-- RECORDED INFORMATION follows --

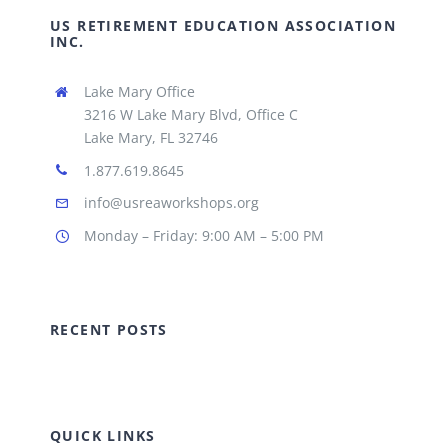
US RETIREMENT EDUCATION ASSOCIATION
INC.
Lake Mary Office
3216 W Lake Mary Blvd, Office C
Lake Mary, FL 32746
1.877.619.8645
info@usreaworkshops.org
Monday – Friday: 9:00 AM – 5:00 PM
RECENT POSTS
QUICK LINKS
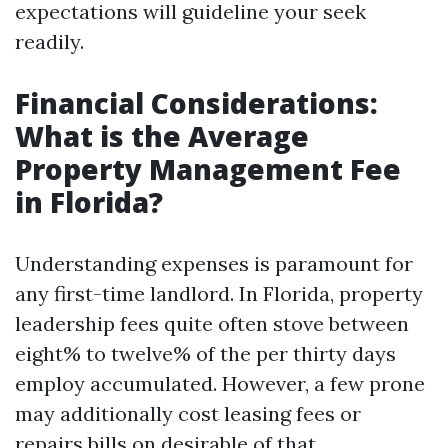
expectations will guideline your seek
readily.
Financial Considerations:
What is the Average
Property Management Fee
in Florida?
Understanding expenses is paramount for
any first-time landlord. In Florida, property
leadership fees quite often stove between
eight% to twelve% of the per thirty days
employ accumulated. However, a few prone
may additionally cost leasing fees or
repairs bills on desirable of that.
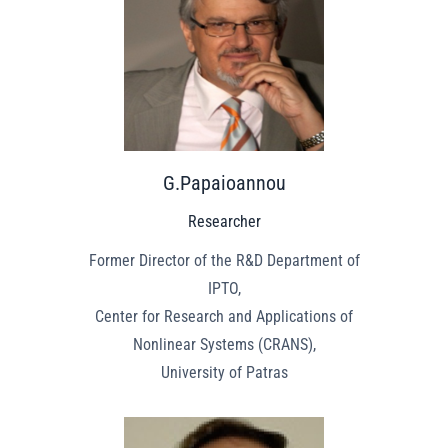
G.Papaioannou
Researcher
Former Director of the R&D Department of
IPTO,
Center for Research and Applications of
Nonlinear Systems (CRANS),
University of Patras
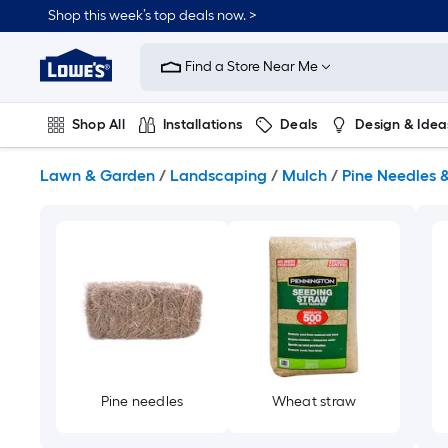
Skip
Shop this week’s top deals now. >
to
Link
main
to
content
Find a Store Near Me
Lowe's
Home
Improvement
Shop All
Installations
Deals
Design & Idea
Home
Page
Plumbing
Flooring
On Trend
Lawn & Garden
/
Landscaping
/
Mulch
/
Pine Needles 
Pine needles
Wheat straw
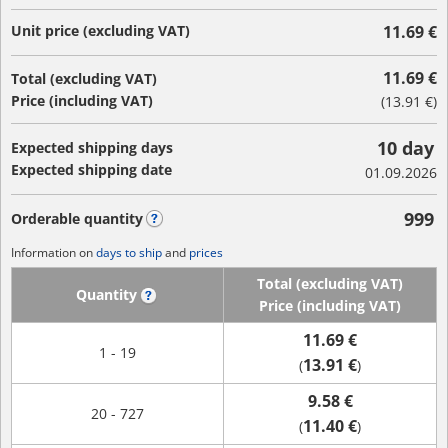
Unit price (excluding VAT)
11.69 €
11.69 €
Total (excluding VAT)
Price (including VAT)
(
13.91 €
)
10 day
Expected shipping days
Expected shipping date
01.09.2026
999
Orderable quantity
?
Information on
days to ship
and
prices
Total (excluding VAT)
Quantity
?
Price (including VAT)
11.69 €
1 - 19
13.91 €
(
)
9.58 €
20 - 727
11.40 €
(
)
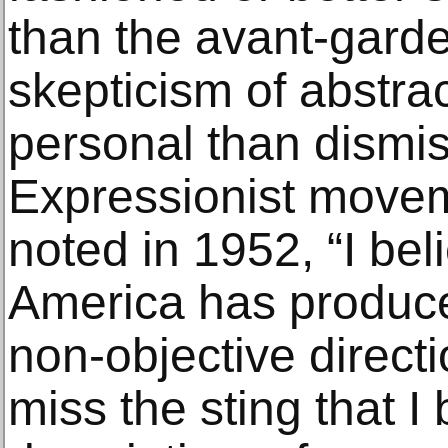
than the avant-garde
skepticism of abstra
personal than dismis
Expressionist move
noted in 1952, “I bel
America has produced
non-objective directi
miss the sting that I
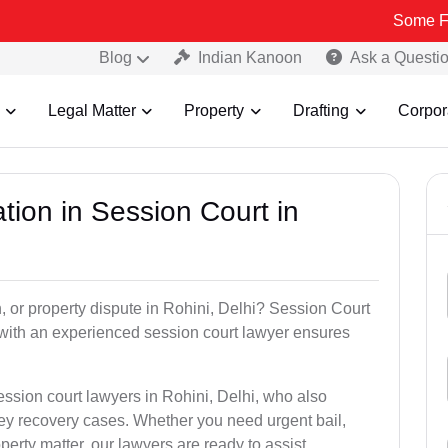
Some Fake and Frau
Blog
Indian Kanoon
Ask a Questi
Legal Matter
Property
Drafting
Corpor
tion in Session Court in
n, or property dispute in Rohini, Delhi? Session Court
with an experienced session court lawyer ensures
ession court lawyers in Rohini, Delhi, who also
ney recovery cases. Whether you need urgent bail,
perty matter, our lawyers are ready to assist.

-- RECORDED INFORMATION concluded --

* **BRIEF**
Transcribe the entries word for word, without their pictures.

* **SOLUTION TO THIS TASK**
US RETIREMENT EDUCATION ASSOCIATION
INC.
Lake Mary Office
3216 W Lake Mary Blvd, Office C
Lake Mary, FL 32746
1.877.619.8645
info@usreaworkshops.org
Monday – Friday: 9:00 AM – 5:00 PM
RECENT POSTS
QUICK LINKS
expectations will guideline your seek
readily.
Financial Considerations:
What is the Average
Property Management Fee
in Florida?
Understanding expenses is paramount for
any first-time landlord. In Florida, property
leadership fees quite often stove between
eight% to twelve% of the per thirty days
employ accumulated. However, a few prone
may additionally cost leasing fees or
repairs bills on desirable of that.
G.Papaioannou
Researcher
Former Director of the R&D Department of
IPTO,
Center for Research and Applications of
Nonlinear Systems (CRANS),
University of Patras
Skip
Shop this week’s top deals now. >
to
Link
main
to
content
Find a Store Near Me
Lowe's
Home
Improvement
Shop All
Installations
Deals
Design & Idea
Home
Page
Plumbing
Flooring
On Trend
Lawn & Garden
/
Landscaping
/
Mulch
/
Pine Needles 
Pine needles
Wheat straw
Unit price (excluding VAT)
11.69 €
11.69 €
Total (excluding VAT)
Price (including VAT)
(
13.91 €
)
10 day
Expected shipping days
Expected shipping date
01.09.2026
999
Orderable quantity
?
Information on
days to ship
and
prices
Total (excluding VAT)
Quantity
?
Price (including VAT)
11.69 €
1 - 19
13.91 €
(
)
9.58 €
20 - 727
11.40 €
(
)
than the avant-garde
skepticism of abstra
personal than dismis
Expressionist move
noted in 1952, “I bel
America has produced
non-objective directi
miss the sting that I
Some Fake and Frau
Blog
Indian Kanoon
Ask a Questi
Legal Matter
Property
Drafting
Corpor
tion in Session Court in
n, or property dispute in Rohini, Delhi? Session Court
with an experienced session court lawyer ensures
ession court lawyers in Rohini, Delhi, who also
ney recovery cases. Whether you need urgent bail,
perty matter, our lawyers are ready to assist.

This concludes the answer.